Achevé en 1879 et inspiré dès 1874 à Liszt par les dessins de Johann Friedrich Overbeck, le Via Crucis est une œuvre austère, intérieure et caractéristique de la période des Années de Pèlerinage du compositeur. Une hymne et les quatorze stations traditionnelles du Chemin de croix y font alterner chorals luthériens, chant grégorien a cappella, solos dépouillés et une impressionnante partie de clavier (piano ou orgue) dans un langage à mi- chemin entre Tristan et Isolde de Wagner et les Passions de Bach, au service d’une pensée éminemment œcuménique. Il s’agit de questionner ce mythe fondateur de la culture occidentale qu’est la Passion, dans une approche humaniste, à l’heure où le monde a plus que jamais besoin de réfléchir aux thèmes douloureusement contemporains que sont le sacrifice, la foi et le doute, le martyre, l’injustice, l’espoir.
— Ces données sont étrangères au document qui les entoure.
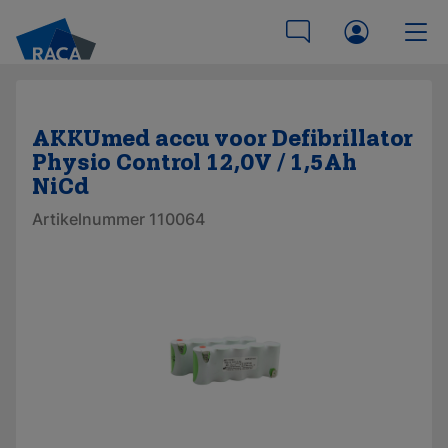
AKKUmed accu voor Defibrillator
Physio Control 12,0V / 1,5Ah
NiCd
Artikelnummer 110064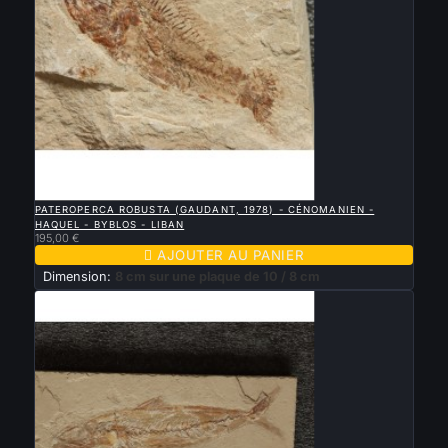

APERÇU RAPIDE
PATEROPERCA ROBUSTA (GAUDANT, 1978) - CÉNOMANIEN -
HAQUEL - BYBLOS - LIBAN
195,00 €

AJOUTER AU PANIER
Dimension:
8 cm sur une plaque de 10 / 8 cm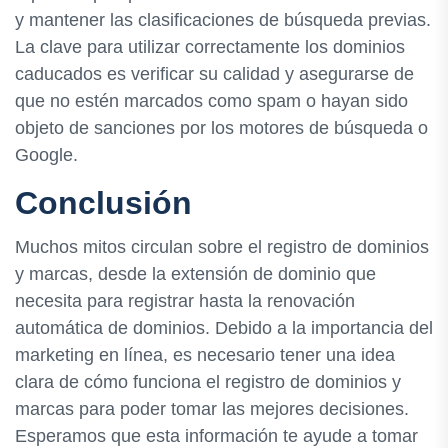
y mantener las clasificaciones de búsqueda previas.
La clave para utilizar correctamente los dominios
caducados es verificar su calidad y asegurarse de
que no estén marcados como spam o hayan sido
objeto de sanciones por los motores de búsqueda o
Google.
Conclusión
Muchos mitos circulan sobre el registro de dominios
y marcas, desde la extensión de dominio que
necesita para registrar hasta la renovación
automática de dominios. Debido a la importancia del
marketing en línea, es necesario tener una idea
clara de cómo funciona el registro de dominios y
marcas para poder tomar las mejores decisiones.
Esperamos que esta información te ayude a tomar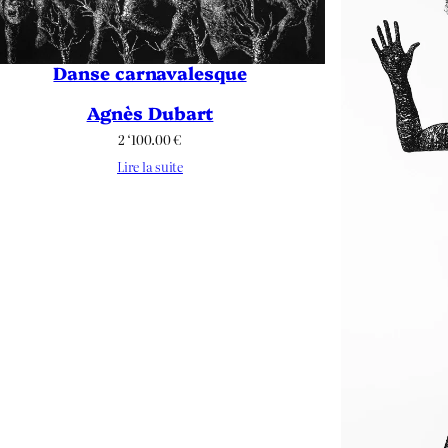
Danse carnavalesque
Agnès Dubart
2 ‘100.00
€
Lire la suite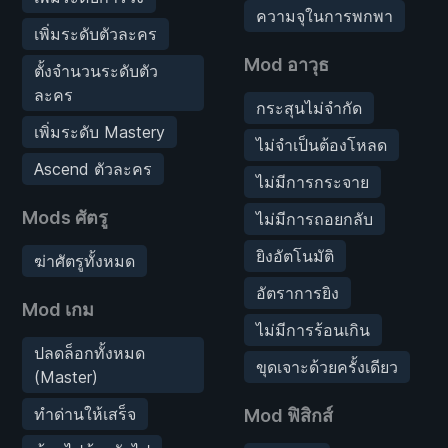
ความจุในการพกพา
เพิ่มระดับตัวละคร
Mod อาวุธ
ตั้งจำนวนระดับตัว
ละคร
กระสุนไม่จำกัด
เพิ่มระดับ Mastery
ไม่จำเป็นต้องโหลด
Ascend ตัวละคร
ไม่มีการกระจาย
Mods ศัตรู
ไม่มีการถอยกลับ
ยิงอัตโนมัติ
ฆ่าศัตรูทั้งหมด
อัตราการยิง
Mod เกม
ไม่มีการร้อนเกิน
ปลดล็อกทั้งหมด
ขุดเจาะด้วยครั้งเดียว
(Master)
ทำด่านให้เสร็จ
Mod ฟิสิกส์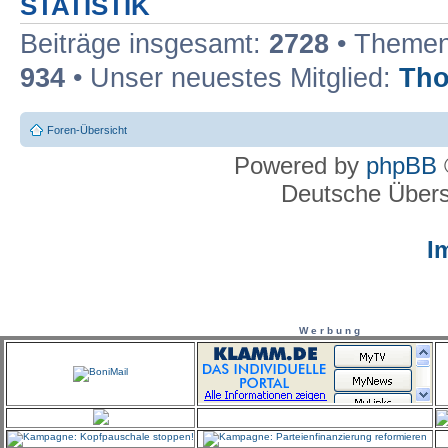
STATISTIK
Beiträge insgesamt:
2728
• Themen
934
• Unser neuestes Mitglied:
Th
Foren-Übersicht
Powered by
phpBB
Deutsche Über
I
W e r b u n g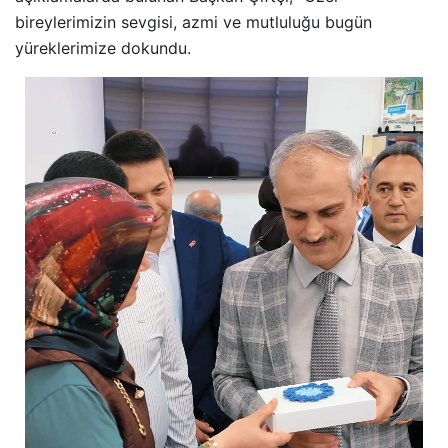
bireylerimizin sevgisi, azmi ve mutluluğu bugün
yüreklerimize dokundu.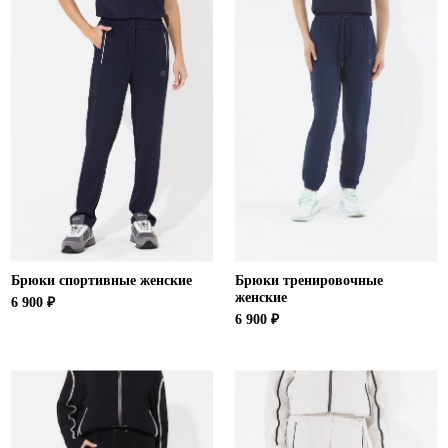
Ханты-Мансийский автономный округ (3)
Челябинская область (2)
Ямало-Ненецкий автономный округ (1)
Ярославская область (1)
Брюки спортивные женские
Брюки тренировочные
женские
6 900 ₽
6 900 ₽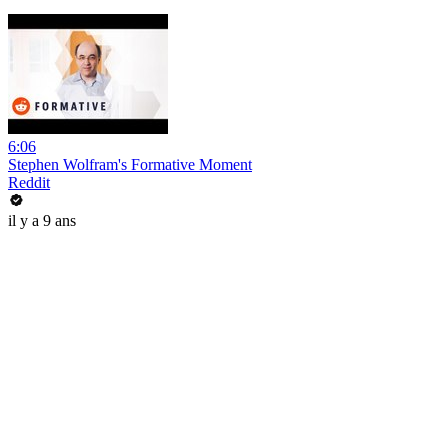
6:06
Stephen Wolfram's Formative Moment
Reddit
il y a 9 ans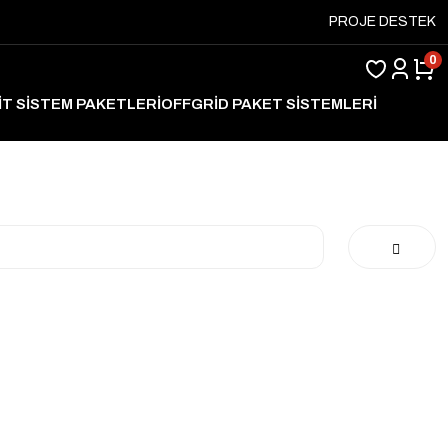
PROJE DESTEK
0
İT SİSTEM PAKETLERİ
OFFGRİD PAKET SİSTEMLERİ
ARJ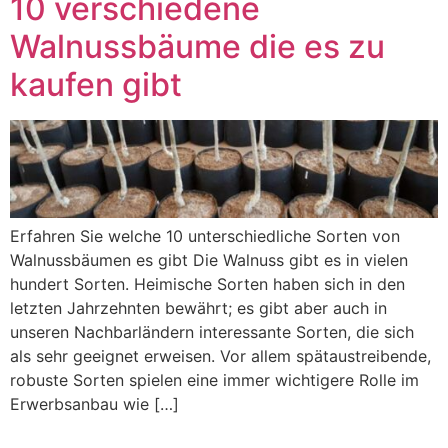
10 verschiedene
Walnussbäume die es zu
kaufen gibt
Erfahren Sie welche 10 unterschiedliche Sorten von
Walnussbäumen es gibt Die Walnuss gibt es in vielen
hundert Sorten. Heimische Sorten haben sich in den
letzten Jahrzehnten bewährt; es gibt aber auch in
unseren Nachbarländern interessante Sorten, die sich
als sehr geeignet erweisen. Vor allem spätaustreibende,
robuste Sorten spielen eine immer wichtigere Rolle im
Erwerbsanbau wie […]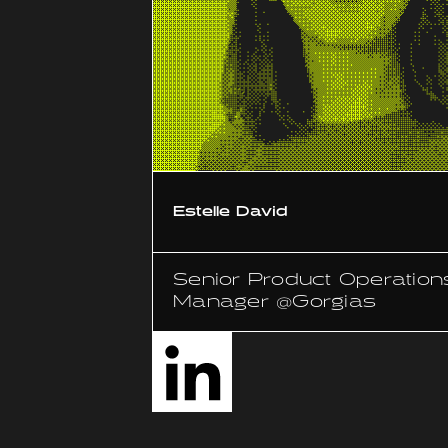
Estelle David
Senior Product Operation
Manager @Gorgias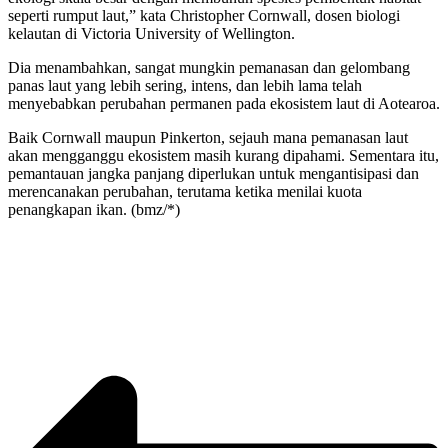
seperti rumput laut,” kata Christopher Cornwall, dosen biologi
kelautan di Victoria University of Wellington.
Dia menambahkan, sangat mungkin pemanasan dan gelombang
panas laut yang lebih sering, intens, dan lebih lama telah
menyebabkan perubahan permanen pada ekosistem laut di Aotearoa.
Baik Cornwall maupun Pinkerton, sejauh mana pemanasan laut
akan mengganggu ekosistem masih kurang dipahami. Sementara itu,
pemantauan jangka panjang diperlukan untuk mengantisipasi dan
merencanakan perubahan, terutama ketika menilai kuota
penangkapan ikan. (bmz/*)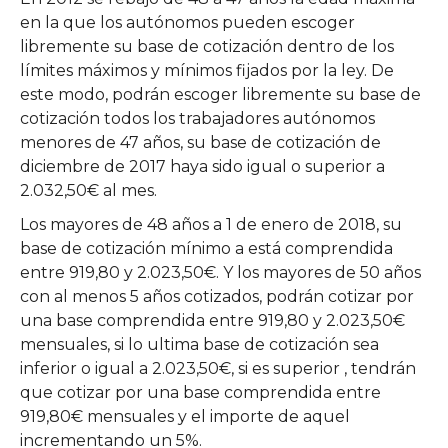
en la que los autónomos pueden escoger
libremente su base de cotización dentro de los
límites máximos y mínimos fijados por la ley. De
este modo, podrán escoger libremente su base de
cotización todos los trabajadores autónomos
menores de 47 años, su base de cotización de
diciembre de 2017 haya sido igual o superior a
2.032,50€ al mes.
Los mayores de 48 años a 1 de enero de 2018, su
base de cotización mínimo a está comprendida
entre 919,80 y 2.023,50€. Y los mayores de 50 años
con al menos 5 años cotizados, podrán cotizar por
una base comprendida entre 919,80 y 2.023,50€
mensuales, si lo ultima base de cotización sea
inferior o igual a 2.023,50€, si es superior , tendrán
que cotizar por una base comprendida entre
919,80€ mensuales y el importe de aquel
incrementando un 5%.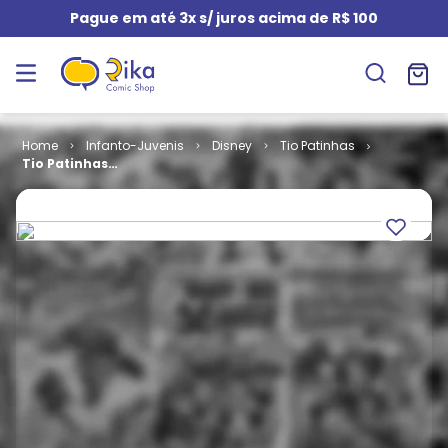
Pague em até 3x s/ juros acima de R$ 100
Infanto-Juvenis
Disney
Tio Patinhas
Tio Patinhas
# 054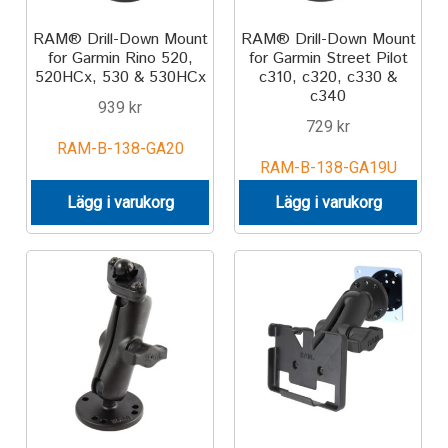
RAM® Drill-Down Mount
RAM® Drill-Down Mount
for Garmin Rino 520,
for Garmin Street Pilot
520HCx, 530 & 530HCx
c310, c320, c330 &
c340
939
kr
729
kr
RAM-B-138-GA20
RAM-B-138-GA19U
Lägg i varukorg
Lägg i varukorg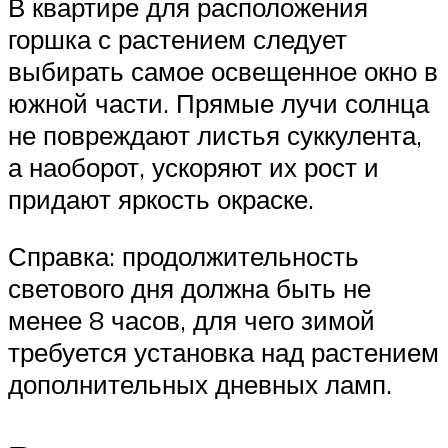
В квартире для расположения
горшка с растением следует
выбирать самое освещенное окно в
южной части. Прямые лучи солнца
не повреждают листья суккулента,
а наоборот, ускоряют их рост и
придают яркость окраске.
Справка: продолжительность
светового дня должна быть не
менее 8 часов, для чего зимой
требуется установка над растением
дополнительных дневных ламп.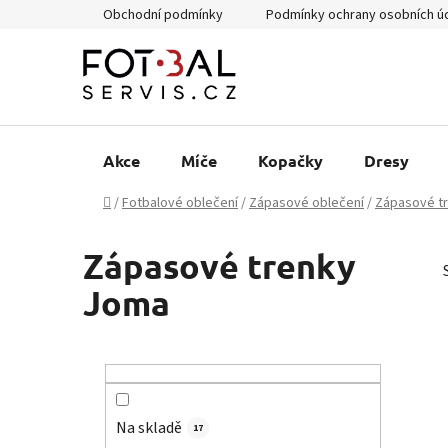
Přejít
Obchodní podmínky
Podmínky ochrany osobních ú
na
obsah
Akce
Míče
Kopačky
Dresy
Domů
/
Fotbalové oblečení
/
Zápasové oblečení
/
Zápasové t
Zápasové trenky
Joma
P
o
s
Na skladě
t
17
Si l’austérité de la musique peut constituer un obstacle pour le public, le texte est plus problématique encore : qui connaît le détail des quatorze stations du Chemin de croix ? C’est pourquoi nous avons imaginé un rapprochement avec des œuvres littéraires qui ont comme point commun de commenter l’action contenue dans la musique. Non seulement elles en facilitent l’accès, mais aussi en expriment l’actualité.  Le texte en latin est mis en regard avec les poèmes du Chemin de la Croix de Paul Claudel et la Passion de Charles Péguy, tirée des Mystères de la charité de Jeanne d’Arc, afin de souligner l’universalité et l’actualité de ce récit fondateur de la culture occidentale. La souffrance, le martyre, le sacrifice y rencontrent un questionnement bouleversant sur l’injustice et l’espérance.